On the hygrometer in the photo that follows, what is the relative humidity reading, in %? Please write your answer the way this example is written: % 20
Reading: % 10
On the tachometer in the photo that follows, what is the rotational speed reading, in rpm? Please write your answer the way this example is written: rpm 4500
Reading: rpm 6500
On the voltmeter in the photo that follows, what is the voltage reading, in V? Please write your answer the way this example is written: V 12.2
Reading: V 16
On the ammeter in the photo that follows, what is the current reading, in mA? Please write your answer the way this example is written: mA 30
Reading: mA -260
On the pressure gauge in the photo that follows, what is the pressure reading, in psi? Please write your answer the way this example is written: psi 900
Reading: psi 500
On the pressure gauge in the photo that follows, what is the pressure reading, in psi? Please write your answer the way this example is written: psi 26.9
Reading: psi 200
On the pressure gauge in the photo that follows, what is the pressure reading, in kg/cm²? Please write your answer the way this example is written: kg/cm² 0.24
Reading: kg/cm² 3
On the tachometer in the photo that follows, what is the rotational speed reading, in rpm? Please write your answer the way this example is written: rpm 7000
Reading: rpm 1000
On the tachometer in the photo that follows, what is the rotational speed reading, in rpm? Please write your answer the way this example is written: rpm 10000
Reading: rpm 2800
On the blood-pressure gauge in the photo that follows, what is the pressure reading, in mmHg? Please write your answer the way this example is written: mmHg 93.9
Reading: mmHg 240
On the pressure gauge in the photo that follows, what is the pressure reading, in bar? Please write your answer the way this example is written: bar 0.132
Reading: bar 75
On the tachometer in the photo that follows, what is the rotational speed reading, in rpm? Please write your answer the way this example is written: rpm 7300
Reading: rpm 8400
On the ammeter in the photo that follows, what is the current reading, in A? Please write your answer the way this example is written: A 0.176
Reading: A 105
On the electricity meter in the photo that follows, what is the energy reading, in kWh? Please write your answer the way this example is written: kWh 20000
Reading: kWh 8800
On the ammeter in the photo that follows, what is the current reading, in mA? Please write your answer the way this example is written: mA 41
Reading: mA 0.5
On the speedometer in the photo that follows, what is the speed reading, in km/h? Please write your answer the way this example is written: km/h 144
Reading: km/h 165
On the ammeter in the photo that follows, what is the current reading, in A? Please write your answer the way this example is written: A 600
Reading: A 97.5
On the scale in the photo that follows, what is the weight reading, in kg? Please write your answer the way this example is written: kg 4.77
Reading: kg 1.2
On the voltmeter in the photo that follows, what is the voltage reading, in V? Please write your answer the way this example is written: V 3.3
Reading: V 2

[YOUR INSTRUCTIONS]
Take the data above from the line containing "written: rpm 7000" through the line containing "Reading: mmHg 240" and lay those lines out as a numbered list, skipping any blank lines.

[YOUR SOLUTION]
1. On the tachometer in the photo that follows, what is the rotational speed reading, in rpm? Please write your answer the way this example is written: rpm 7000
2. Reading: rpm 1000
3. On the tachometer in the photo that follows, what is the rotational speed reading, in rpm? Please write your answer the way this example is written: rpm 10000
4. Reading: rpm 2800
5. On the blood-pressure gauge in the photo that follows, what is the pressure reading, in mmHg? Please write your answer the way this example is written: mmHg 93.9
6. Reading: mmHg 240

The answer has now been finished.